Problems and tasks:
a - In the passage on explainable AI, name the four principles of responsible and ethical AI that the first post in the series discussed.
b - Duplicate the passage on explainable AI word for word, starting at "The first post" and ending at "that data plays.".
c - Summarize the passage on explainable AI in two sentences.

BEGIN Reading passage

As enterprises expand their artificial intelligence (AI) efforts, they must address important and often difficult questions. Is AI being used responsibly? Can the results that AI produces be explained? Because data underpins all AI processes, this series of blog posts looks at important AI questions from the standpoint of data, data management, and data governance. This second post focuses on explainable AI. The final post in the series will examine federated learning.

The first post in this series discussed four principles of responsible and ethical AI: fairness, privacy, security, and interpretability (aka explainability). AI models are now embedded in all aspects of our lives, affecting important decisions from who gets hired to who gets approved for a loan. Explainable artificial intelligence (XAI) has become crucial for understanding how an AI model reaches decisions and for identifying sources of error.

This post examines why explainable AI is important, the associated challenges, and the crucial role that data plays.

END Reading passage
BEGIN Provided data

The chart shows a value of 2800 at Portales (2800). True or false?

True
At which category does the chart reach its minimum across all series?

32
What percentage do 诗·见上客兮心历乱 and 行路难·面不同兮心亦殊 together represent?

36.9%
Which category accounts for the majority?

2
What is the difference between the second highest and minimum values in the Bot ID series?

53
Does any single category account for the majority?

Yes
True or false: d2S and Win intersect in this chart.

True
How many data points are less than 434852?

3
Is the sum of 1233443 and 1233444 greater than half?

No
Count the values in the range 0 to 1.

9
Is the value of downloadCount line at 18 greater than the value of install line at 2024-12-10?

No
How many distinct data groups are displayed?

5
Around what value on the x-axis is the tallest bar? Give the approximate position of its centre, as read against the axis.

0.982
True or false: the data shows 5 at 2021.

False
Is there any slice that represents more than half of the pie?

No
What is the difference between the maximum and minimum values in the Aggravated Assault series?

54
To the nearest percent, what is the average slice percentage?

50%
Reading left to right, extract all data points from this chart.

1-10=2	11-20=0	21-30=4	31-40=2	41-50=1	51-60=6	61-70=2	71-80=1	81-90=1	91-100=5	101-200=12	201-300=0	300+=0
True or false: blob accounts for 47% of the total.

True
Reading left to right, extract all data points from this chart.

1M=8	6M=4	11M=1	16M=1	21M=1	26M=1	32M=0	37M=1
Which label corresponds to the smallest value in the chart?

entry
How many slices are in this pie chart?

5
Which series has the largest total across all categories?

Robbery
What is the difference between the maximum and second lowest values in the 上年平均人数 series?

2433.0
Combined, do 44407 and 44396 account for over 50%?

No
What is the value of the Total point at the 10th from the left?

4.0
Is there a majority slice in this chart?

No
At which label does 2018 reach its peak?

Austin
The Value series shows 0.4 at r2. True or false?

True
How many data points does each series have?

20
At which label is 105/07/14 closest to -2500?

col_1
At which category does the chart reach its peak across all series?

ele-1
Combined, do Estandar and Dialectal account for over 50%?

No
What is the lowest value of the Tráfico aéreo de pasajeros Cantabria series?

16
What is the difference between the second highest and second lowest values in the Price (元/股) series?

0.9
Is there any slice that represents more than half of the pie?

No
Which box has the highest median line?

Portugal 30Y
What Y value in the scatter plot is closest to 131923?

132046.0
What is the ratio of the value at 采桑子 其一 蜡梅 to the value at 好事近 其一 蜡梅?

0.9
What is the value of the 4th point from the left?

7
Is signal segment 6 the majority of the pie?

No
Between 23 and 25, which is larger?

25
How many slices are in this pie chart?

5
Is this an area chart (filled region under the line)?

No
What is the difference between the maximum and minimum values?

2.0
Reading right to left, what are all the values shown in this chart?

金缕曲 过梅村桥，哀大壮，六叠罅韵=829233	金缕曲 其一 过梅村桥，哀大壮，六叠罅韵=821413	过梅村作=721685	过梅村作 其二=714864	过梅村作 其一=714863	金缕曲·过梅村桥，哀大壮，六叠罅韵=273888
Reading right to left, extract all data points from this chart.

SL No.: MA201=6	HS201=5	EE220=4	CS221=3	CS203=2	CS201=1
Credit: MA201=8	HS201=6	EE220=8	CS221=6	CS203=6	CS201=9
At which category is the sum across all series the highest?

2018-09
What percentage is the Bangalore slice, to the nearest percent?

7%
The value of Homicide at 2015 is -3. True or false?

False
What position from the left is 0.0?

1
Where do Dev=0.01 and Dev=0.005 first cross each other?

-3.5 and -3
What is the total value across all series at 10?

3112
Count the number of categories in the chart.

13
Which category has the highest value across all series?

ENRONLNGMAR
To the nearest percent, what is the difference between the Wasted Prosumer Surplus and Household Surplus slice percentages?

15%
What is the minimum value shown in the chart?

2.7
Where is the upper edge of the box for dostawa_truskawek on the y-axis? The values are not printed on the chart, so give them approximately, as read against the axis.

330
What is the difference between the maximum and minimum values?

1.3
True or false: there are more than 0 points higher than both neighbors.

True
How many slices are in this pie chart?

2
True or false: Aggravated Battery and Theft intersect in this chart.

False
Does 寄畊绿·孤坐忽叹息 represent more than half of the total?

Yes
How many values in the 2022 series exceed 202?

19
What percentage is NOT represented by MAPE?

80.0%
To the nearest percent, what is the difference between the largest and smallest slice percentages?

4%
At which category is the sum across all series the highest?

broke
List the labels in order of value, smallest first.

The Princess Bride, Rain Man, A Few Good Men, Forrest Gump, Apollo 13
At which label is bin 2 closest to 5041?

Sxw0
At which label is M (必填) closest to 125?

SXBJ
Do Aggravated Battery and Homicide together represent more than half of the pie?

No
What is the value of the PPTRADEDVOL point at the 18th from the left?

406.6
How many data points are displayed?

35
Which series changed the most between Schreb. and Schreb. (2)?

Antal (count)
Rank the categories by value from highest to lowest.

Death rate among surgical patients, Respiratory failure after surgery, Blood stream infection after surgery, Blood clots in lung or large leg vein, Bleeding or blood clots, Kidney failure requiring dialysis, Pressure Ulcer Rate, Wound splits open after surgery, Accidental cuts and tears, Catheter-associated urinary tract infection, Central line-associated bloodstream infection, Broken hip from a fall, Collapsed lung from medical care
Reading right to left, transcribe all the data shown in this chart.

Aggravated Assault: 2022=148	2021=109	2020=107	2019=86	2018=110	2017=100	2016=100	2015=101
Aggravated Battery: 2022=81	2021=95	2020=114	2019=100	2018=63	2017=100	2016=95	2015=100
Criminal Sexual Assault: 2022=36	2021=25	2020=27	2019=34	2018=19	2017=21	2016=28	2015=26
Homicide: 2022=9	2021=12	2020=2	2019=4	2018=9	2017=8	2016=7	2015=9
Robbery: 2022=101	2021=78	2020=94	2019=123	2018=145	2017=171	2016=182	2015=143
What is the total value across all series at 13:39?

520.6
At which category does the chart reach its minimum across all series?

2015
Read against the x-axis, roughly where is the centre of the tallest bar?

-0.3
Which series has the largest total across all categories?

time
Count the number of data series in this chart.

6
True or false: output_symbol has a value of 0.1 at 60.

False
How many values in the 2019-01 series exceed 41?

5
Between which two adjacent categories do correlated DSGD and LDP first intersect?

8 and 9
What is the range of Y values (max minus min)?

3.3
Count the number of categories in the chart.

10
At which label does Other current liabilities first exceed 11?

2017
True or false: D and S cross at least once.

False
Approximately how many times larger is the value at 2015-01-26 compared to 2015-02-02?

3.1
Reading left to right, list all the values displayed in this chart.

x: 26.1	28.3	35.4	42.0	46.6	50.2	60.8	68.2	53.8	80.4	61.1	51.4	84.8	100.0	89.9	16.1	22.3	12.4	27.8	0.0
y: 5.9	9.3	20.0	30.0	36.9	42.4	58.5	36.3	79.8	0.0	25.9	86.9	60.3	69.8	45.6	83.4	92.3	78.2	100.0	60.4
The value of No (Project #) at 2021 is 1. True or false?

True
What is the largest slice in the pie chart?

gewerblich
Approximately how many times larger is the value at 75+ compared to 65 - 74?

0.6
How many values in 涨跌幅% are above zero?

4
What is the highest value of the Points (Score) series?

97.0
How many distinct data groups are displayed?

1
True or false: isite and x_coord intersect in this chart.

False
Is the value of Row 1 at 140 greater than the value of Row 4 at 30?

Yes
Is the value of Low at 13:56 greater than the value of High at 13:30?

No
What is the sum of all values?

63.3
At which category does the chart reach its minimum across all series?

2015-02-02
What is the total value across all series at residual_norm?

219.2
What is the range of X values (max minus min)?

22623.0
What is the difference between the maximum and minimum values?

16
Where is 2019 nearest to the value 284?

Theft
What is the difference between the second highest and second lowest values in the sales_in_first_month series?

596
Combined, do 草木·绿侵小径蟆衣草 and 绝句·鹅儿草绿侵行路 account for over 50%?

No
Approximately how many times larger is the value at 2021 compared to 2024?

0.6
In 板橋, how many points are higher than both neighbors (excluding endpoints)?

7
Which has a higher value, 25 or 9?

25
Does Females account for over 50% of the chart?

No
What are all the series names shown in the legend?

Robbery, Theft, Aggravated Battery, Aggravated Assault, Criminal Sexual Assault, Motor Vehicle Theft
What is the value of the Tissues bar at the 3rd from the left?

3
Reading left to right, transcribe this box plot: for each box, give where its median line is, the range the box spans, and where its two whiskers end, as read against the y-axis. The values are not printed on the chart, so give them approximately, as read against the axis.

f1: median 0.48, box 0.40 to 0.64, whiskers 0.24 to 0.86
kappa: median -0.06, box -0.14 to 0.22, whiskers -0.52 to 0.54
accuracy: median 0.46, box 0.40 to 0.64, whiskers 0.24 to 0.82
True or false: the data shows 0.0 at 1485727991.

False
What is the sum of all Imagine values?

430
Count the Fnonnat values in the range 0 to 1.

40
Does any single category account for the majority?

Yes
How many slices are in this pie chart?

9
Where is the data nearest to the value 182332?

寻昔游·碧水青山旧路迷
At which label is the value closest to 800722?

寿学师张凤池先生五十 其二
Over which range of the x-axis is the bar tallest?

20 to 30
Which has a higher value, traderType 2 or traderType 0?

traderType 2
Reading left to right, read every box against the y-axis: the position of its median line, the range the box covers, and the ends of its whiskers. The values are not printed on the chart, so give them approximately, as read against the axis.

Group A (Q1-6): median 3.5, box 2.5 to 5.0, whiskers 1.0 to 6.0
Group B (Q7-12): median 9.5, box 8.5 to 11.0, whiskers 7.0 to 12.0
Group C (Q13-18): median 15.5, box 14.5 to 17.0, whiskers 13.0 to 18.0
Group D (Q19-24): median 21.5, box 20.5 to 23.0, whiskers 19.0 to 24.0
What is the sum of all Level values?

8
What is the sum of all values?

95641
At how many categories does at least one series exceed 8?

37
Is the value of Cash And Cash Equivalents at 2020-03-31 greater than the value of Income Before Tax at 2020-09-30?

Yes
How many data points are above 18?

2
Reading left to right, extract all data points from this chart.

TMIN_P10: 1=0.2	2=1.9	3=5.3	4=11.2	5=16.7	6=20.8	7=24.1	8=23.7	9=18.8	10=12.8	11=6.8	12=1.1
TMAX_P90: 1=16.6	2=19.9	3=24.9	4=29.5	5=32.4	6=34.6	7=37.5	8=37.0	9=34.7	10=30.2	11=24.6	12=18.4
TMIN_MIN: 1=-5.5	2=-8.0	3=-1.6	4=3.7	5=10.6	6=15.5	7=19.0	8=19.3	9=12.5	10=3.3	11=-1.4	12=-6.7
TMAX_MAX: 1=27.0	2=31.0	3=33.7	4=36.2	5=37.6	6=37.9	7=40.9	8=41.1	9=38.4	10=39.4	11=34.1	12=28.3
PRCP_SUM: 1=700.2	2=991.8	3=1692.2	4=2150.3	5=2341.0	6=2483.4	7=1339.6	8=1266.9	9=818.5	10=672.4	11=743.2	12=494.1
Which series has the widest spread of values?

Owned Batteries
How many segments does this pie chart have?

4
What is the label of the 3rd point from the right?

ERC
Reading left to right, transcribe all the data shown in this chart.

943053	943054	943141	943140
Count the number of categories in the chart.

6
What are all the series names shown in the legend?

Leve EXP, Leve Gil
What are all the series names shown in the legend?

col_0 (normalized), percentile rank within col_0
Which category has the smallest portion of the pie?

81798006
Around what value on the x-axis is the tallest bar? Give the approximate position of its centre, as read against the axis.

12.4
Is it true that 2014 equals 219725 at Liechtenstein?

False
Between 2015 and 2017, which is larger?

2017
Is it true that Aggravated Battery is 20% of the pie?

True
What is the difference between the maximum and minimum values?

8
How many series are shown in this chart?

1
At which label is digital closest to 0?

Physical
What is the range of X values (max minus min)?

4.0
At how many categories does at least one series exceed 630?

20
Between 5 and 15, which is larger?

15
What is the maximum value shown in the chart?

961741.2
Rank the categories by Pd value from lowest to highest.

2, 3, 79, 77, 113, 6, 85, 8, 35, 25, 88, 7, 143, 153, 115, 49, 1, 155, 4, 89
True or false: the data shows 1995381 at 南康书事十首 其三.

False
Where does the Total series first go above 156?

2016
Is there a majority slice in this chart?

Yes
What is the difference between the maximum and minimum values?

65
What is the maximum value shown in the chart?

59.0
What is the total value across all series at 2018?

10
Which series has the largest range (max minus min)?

END Provided data

Responses by item number:
a - fairness, privacy, security, interpretability (aka explainability)

b -
The first post in this series discussed four principles of responsible and ethical AI: fairness, privacy, security, and interpretability (aka explainability). AI models are now embedded in all aspects of our lives, affecting important decisions from who gets hired to who gets approved for a loan. Explainable artificial intelligence (XAI) has become crucial for understanding how an AI model reaches decisions and for identifying sources of error.

This post examines why explainable AI is important, the associated challenges, and the crucial role that data plays.

c - This second post in a blog series that looks at AI questions from the standpoint of data, data management, and data governance focuses on explainable AI, which has become crucial for understanding how an AI model reaches decisions and for identifying sources of error. It examines why explainable AI is important, the associated challenges, and the crucial role that data plays.